La ley de la ventaja también cuenta con cambios. El icono, con el que se podía "jugar" en la anterior entrega (esperar a que desapareciese para robar de nuevo el balón al rival), ha desaparecido esta vez, haciendo de la ley de la ventaja ya no un añadido curioso sino un elemento perfectamente integrado en el juego, y sujeto al criterio, siempre desconocido para los jugadores, del árbitro. En esta ocasión no podremos hacer trucos de viejo zorro, sino limitarnos a jugar de forma normal y esperar que el árbitro ya no vaya a pitar la falta anterior; aunque, eso sí, las tarjetas de rigor sí que las sacará. Este detalle, junto con la menor incidencia de las faltas por carga, mejora el apartado de arbitraje con creces.

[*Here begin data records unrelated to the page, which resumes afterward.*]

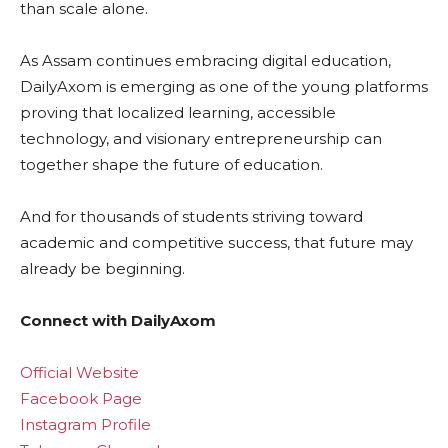
than scale alone.
As Assam continues embracing digital education,
DailyAxom is emerging as one of the young platforms
proving that localized learning, accessible
technology, and visionary entrepreneurship can
together shape the future of education.
And for thousands of students striving toward
academic and competitive success, that future may
already be beginning.
Connect with DailyAxom
Official Website
Facebook Page
Instagram Profile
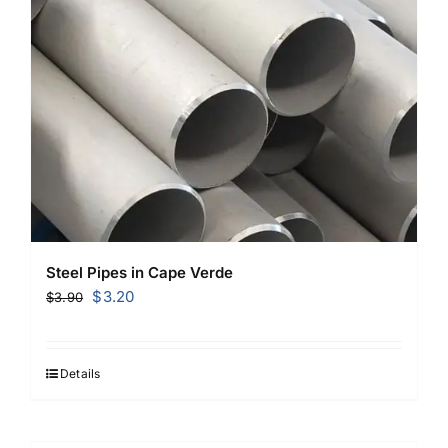
Steel Pipes in Cape Verde
Original
Current
$
3.20
$
3.90
price
price
was:
is:
$3.90.
$3.20.
Details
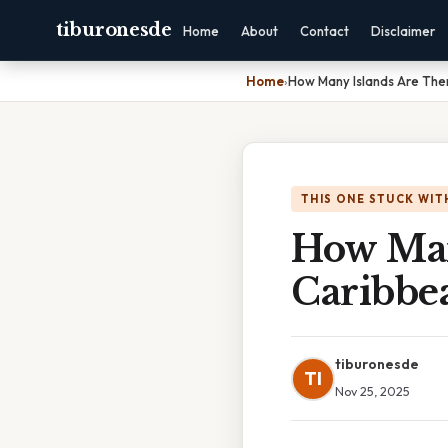
tiburonesde
Home
About
Contact
Disclaimer
Home
›
How Many Islands Are The
THIS ONE STUCK WIT
How Man
Caribbe
tiburonesde
TI
Nov 25, 2025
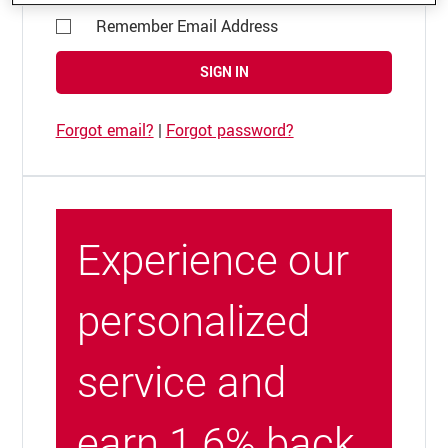
Remember Email Address
SIGN IN
Forgot email?
|
Forgot password?
Experience our
personalized
service and
earn 1.6% back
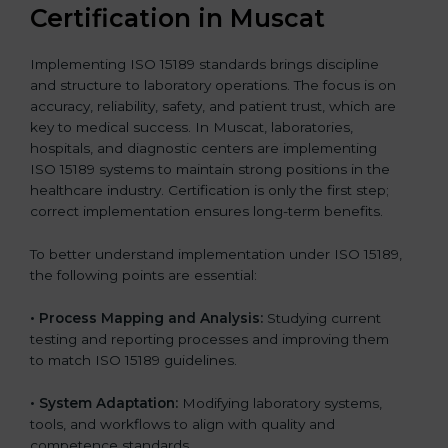
Certification in Muscat
Implementing ISO 15189 standards brings discipline
and structure to laboratory operations. The focus is on
accuracy, reliability, safety, and patient trust, which are
key to medical success. In Muscat, laboratories,
hospitals, and diagnostic centers are implementing
ISO 15189 systems to maintain strong positions in the
healthcare industry. Certification is only the first step;
correct implementation ensures long-term benefits.
To better understand implementation under ISO 15189,
the following points are essential:
•
Process Mapping and Analysis:
Studying current
testing and reporting processes and improving them
to match ISO 15189 guidelines.
•
System Adaptation:
Modifying laboratory systems,
tools, and workflows to align with quality and
competence standards.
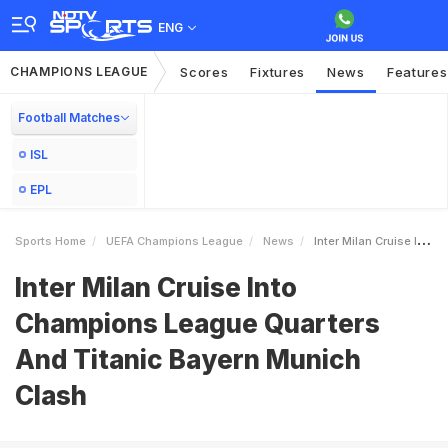
ENG
CHAMPIONS LEAGUE
Scores
Fixtures
News
Features
Football Matches
ISL
EPL
Sports Home
UEFA Champions League
News
Inter Milan Cruise Into Champions League Quarters And Titanic Bayern Munich Clash
Inter Milan Cruise Into
Champions League Quarters
And Titanic Bayern Munich
Clash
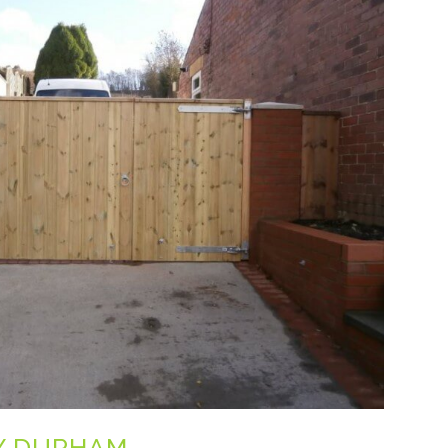
Y DURHAM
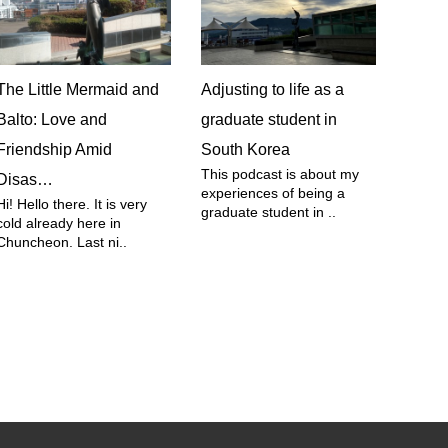
The Little Mermaid and
Adjusting to life as a
Balto: Love and
graduate student in
Friendship Amid
South Korea
This podcast is about my
Disas…
experiences of being a
Hi! Hello there. It is very
graduate student in ..
cold already here in
Chuncheon. Last ni..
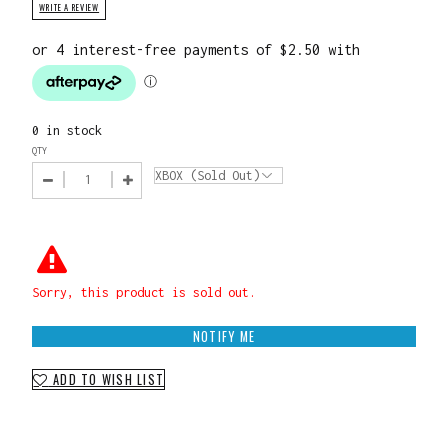
WRITE A REVIEW
0 in stock
QTY
Sorry, this product is sold out.
NOTIFY ME
ADD TO WISH LIST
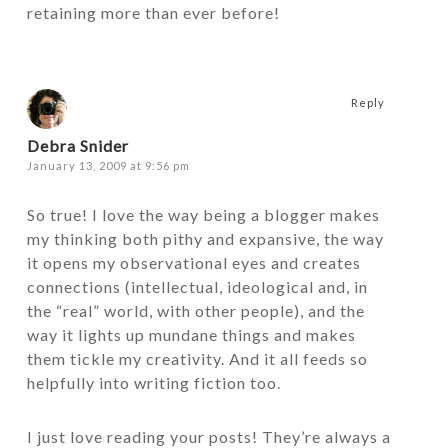
retaining more than ever before!
Reply
Debra Snider
January 13, 2009 at 9:56 pm
So true! I love the way being a blogger makes
my thinking both pithy and expansive, the way
it opens my observational eyes and creates
connections (intellectual, ideological and, in
the “real” world, with other people), and the
way it lights up mundane things and makes
them tickle my creativity. And it all feeds so
helpfully into writing fiction too.
I just love reading your posts! They’re always a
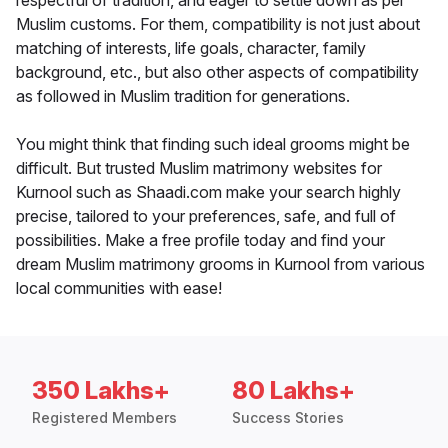
respectful of tradition, and eager to settle down as per
Muslim customs. For them, compatibility is not just about
matching of interests, life goals, character, family
background, etc., but also other aspects of compatibility
as followed in Muslim tradition for generations.
You might think that finding such ideal grooms might be
difficult. But trusted Muslim matrimony websites for
Kurnool such as Shaadi.com make your search highly
precise, tailored to your preferences, safe, and full of
possibilities. Make a free profile today and find your
dream Muslim matrimony grooms in Kurnool from various
local communities with ease!
350 Lakhs+
80 Lakhs+
Registered Members
Success Stories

En el apartado gráfico Pro Evolution Soccer continúa su evolución, pero en esta ocasión es menor que nunca debido al ya comentado techo técnico de la consola de Sony. Hay un mayor número de animaciones y una manera más inteligente de aplicarlas –esto es más bien del apartado jugable-, y de nuevo hay jugadores que tienen su forma característica de moverse, léase Henry o Ronaldinho, algo que demuestra el mimo y la atención al detalle que Konami dedica a su juego de fútbol. Las expresiones faciales son ahora mejores que las del anterior juego, y las ralentizaciones algo menos frecuentes -¿llegará algún día en que no haya ninguna?-, mientras que los estadios, especialmente los nuevos –Santiago Bernabeu-, han mejorado su aspecto, aunque a costa de que la calidad del público baje.
El apartado sonoro sigue la línea de los títulos anteriores, con unos efectos de sonido para el juego en sí correctos, una banda sonora de acompañamiento para los diferentes menús del juego pegadiza, pero repetitiva, y comentarios al castellano que, aún siendo bastante acertados, no logran la variedad ni el "punch" de los que suenan en FIFA. Las comparaciones son odiosas, y la ambientación de los estadios de Pro Evolution Soccer sigue sin poder medirse, ni de lejos, con la del FIFA.

Pro Evolution Soccer 6 es un gran juego de fútbol y, aunque los cambios de esta entrega sean inferiores a los introducidos en las anteriores, solo hay que jugar primero a PES6 y luego a PES5 para darnos cuenta de que estamos ante un juego mejor; más equilibrado en sus facetas, más pulido en muchos pequeños detalles, y con unas pocas y acertadas novedades. El nivel de dificultad en general ha subido un poco y los más veteranos lo notarán al principio, pues ahora la inteligencia artificial (no de comportamiento de los jugadores, sino de iniciativa de la CPU a la hora de jugar) es algo mejor, y no tan previsible. Con un modo online para hasta ocho jugadores y algunas mejoras en la Master Liga, sigue siendo una compra obligada para los amantes del fútbol –quizás los que ya tengan el 5 quieran esperar a la nueva generación-, y esperamos que la nueva generación signifique grandes progresos en todos los aspectos.